FlashSloth: Lightning Multimodal Large Language Models via Embedded Visual Compression
Bo Tong, Bokai Lai, Yiyi Zhou, Gen Luo, Yunhang Shen, Ke Li, Xiaoshuai Sun, Rongrong Ji
TL;DR
The paper tackles the latency bottleneck of multimodal LLMs caused by large visual token budgets. It introduces FlashSloth, a tiny MLLM that embeds two complementary visual-compression modules—Spatial Attention Pooling (SAP) for saliency-driven token reduction and Embedded Query (EmbQ) for instruction-aware visual grounding—into a unified architecture, avoiding external pretraining. Through a two-stage training regime and a high-resolution variant (FlashSloth-HD), the approach achieves substantial efficiency gains (token counts reduced by $80$-$89\%$, memory by $61$-$80\%$, FLOPs by $70$-$98\%$, and latency improved by $2$-$5\times$) while maintaining competitive performance on 14 VL benchmarks and seven multimodal tasks. The results suggest that embedding visual compression within the MLLM pipeline can yield practical, deployable improvements for real-world vision-language reasoning without the overhead of large-scale VL alignment pretraining.
Abstract
Despite a big leap forward in capability, multimodal large language models (MLLMs) tend to behave like a sloth in practical use, i.e., slow response and large latency.

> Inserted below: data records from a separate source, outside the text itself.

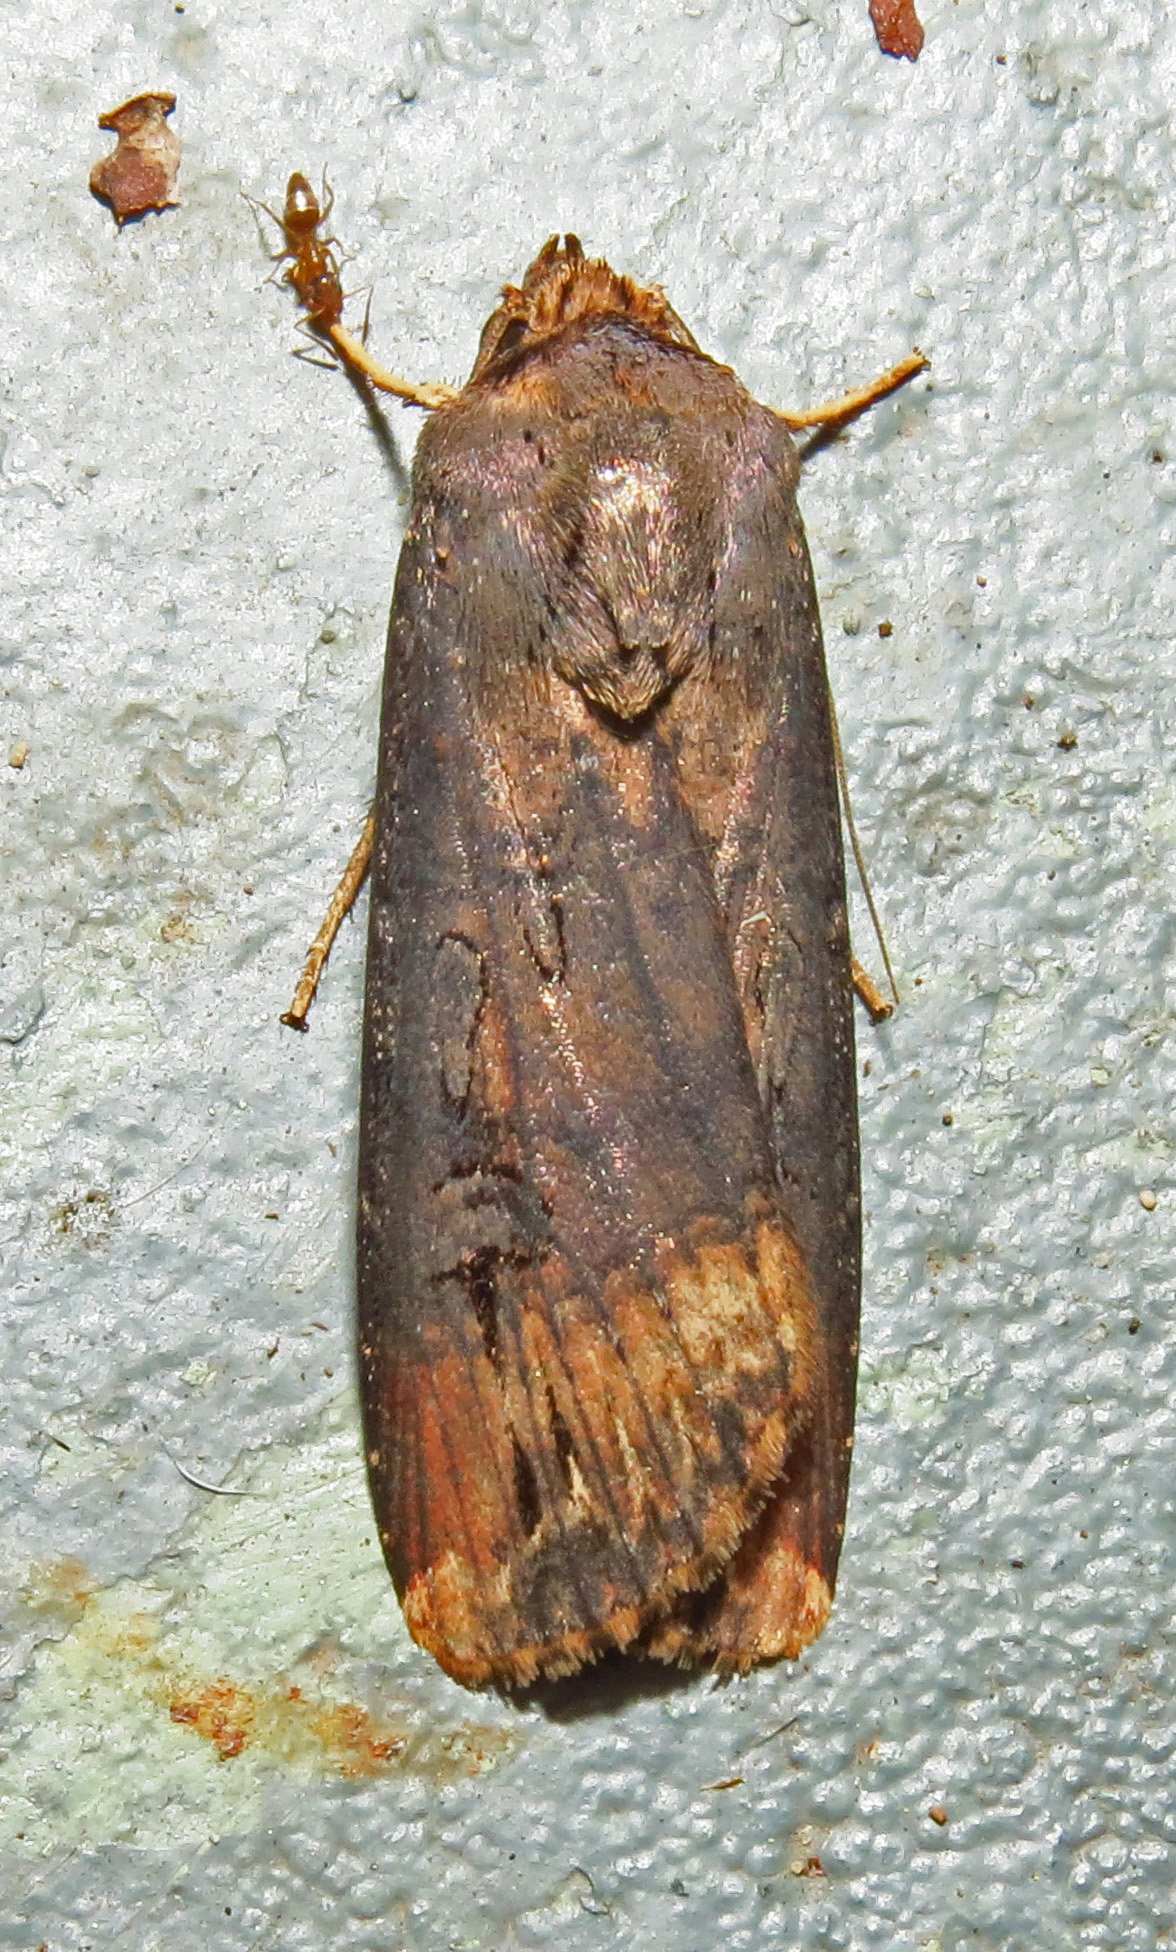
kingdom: Animalia
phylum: Arthropoda
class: Insecta
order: Lepidoptera
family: Noctuidae
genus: Agrotis
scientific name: Agrotis ipsilon
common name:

Recent efforts are devoted to building tiny MLLMs for better efficiency, but the plethora of visual tokens still used limit their actual speedup. In this paper, we propose a powerful and fast tiny MLLM called FlashSloth. Different from previous efforts, FlashSloth focuses on improving the descriptive power of visual tokens in the process of compressing their redundant semantics. In particular, FlashSloth introduces embedded visual compression designs to capture both visually salient and instruction-related image information, so as to achieving superior multimodal performance with fewer visual tokens. Extensive experiments are conducted to validate the proposed FlashSloth, and a bunch of tiny but strong MLLMs are also comprehensively compared, e.g., InternVL2, MiniCPM-V2 and Qwen2-VL. The experimental results show that compared with these advanced tiny MLLMs, our FlashSloth can greatly reduce the number of visual tokens, training memory and computation complexity while retaining high performance on various VL tasks.